On 5 April 1944 Hyperion steamed from the Solomons with 45 passengers in addition to her usual cargo of oil and supplies. Arriving 10 April 1944, at Emirau Island in the Bismarcks, occupied only three weeks earlier, Hyperion discharged cargo by day and steamed out to safety at night. She then returned to her valuable work in the staging areas, operating between New Caledonia, Guadalcanal, New Zealand, and the Bismarcks.

In the fall of 1944, as the war advanced steadily across the Pacific and culminated in the climactic Battle of Leyte Gulf, one of the greatest naval engagements of all time, Hyperion had her first taste of battle. Departing Espiritu Santo 22 September, Hyperion picked up stores at Tulagi and joined TG 78.8's reinforcement group which supported Admiral Daniel Barbey's Northern Attack Force TF 78. She sailed into Leyte Gulf in a 33-ship convoy 29 October 1944, only three days after the conclusion of that great battle. During the next two weeks, Hyperion went to general quarters 87 times, fought off 37 Japanese air attacks, and splashed 2 enemy planes.

Another tour of duty shuttling cargo in the staging area between New Zealand and New Caledonia ended in late April 1945, as Hyperion loaded 6500 LT of US Army engineering equipment at Nouméa and steamed for Okinawa, still the scene of bloody fighting. During the 18 days it took her to discharge cargo at Okinawa beginning 8 May 1945, Hyperion witnessed naval bombardments of the Japanese positions on the island, the battles of Naha and Shuri, and countless kamikaze attacks — she was anchored less than 500 yds from when two suicide planes damaged the battleship 12 May 1945.

== Post-war decommissioning ==
As the war drew to a close, Hyperion sailed for San Francisco, California on 4 August 1945, ending two years of continuous service in the Pacific. The cargo ship had steamed some 75225 nmi, carried 150000 LT of cargo, transported over 1,000 passengers, made 62 voyages to 29 islands and 37 ports, and had fought at Leyte and Okinawa, Hyperion had crossed the equator six times and the International Date Line four times, she celebrated two Fourth of Julys in 1944.

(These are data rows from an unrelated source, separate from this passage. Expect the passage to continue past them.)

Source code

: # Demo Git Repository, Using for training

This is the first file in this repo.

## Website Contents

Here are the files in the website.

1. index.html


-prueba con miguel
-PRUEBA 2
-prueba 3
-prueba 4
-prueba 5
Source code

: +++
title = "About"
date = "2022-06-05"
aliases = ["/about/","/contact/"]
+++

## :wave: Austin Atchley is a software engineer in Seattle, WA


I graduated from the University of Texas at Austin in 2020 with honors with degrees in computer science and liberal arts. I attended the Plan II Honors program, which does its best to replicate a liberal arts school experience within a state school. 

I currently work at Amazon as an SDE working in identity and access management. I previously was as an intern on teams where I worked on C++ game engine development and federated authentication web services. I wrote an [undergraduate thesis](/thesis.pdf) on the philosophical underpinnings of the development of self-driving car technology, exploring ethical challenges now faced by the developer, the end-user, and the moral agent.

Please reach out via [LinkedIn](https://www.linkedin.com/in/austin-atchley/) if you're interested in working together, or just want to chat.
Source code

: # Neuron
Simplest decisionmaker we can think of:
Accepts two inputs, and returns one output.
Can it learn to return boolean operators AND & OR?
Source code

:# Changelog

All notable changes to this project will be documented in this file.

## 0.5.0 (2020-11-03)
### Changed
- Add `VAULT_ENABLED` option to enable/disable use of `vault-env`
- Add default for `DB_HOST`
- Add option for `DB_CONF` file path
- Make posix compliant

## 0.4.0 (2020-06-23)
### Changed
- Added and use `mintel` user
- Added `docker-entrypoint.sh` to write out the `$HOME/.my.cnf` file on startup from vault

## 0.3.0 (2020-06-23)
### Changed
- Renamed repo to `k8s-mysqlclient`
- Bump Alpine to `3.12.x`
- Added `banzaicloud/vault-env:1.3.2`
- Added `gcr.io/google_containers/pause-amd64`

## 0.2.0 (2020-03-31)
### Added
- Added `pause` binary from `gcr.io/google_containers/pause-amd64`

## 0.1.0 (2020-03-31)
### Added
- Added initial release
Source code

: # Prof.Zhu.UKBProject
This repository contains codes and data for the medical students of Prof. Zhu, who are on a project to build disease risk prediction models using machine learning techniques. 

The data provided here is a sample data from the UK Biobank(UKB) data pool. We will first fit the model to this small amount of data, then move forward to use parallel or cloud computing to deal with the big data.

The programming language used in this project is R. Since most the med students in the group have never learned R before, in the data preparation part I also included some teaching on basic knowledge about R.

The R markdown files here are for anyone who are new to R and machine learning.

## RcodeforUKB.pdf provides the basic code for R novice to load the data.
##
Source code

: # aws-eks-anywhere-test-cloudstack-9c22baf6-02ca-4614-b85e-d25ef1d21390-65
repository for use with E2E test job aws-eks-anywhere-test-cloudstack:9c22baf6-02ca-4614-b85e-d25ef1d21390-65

After minor repairs at San Francisco, which she reached 24 August 1945, Hyperion sailed for the East Coast via the Panama Canal. Reaching Norfolk, Virginia on 24 October 1945, she decommissioned 16 November 1945, and was returned to the WSA the following day. Hyperion was placed in the MARCOM National Defense Reserve Fleet, and was berthed in the James River Group, Lee Hall, Virginia. On 31 July 1961, she was sold to Bethlehem Steel, along with 3 other ships, for $280,000. She was delivered 11 August 1961.

==Awards==
Hyperion received three battle stars for World War II service.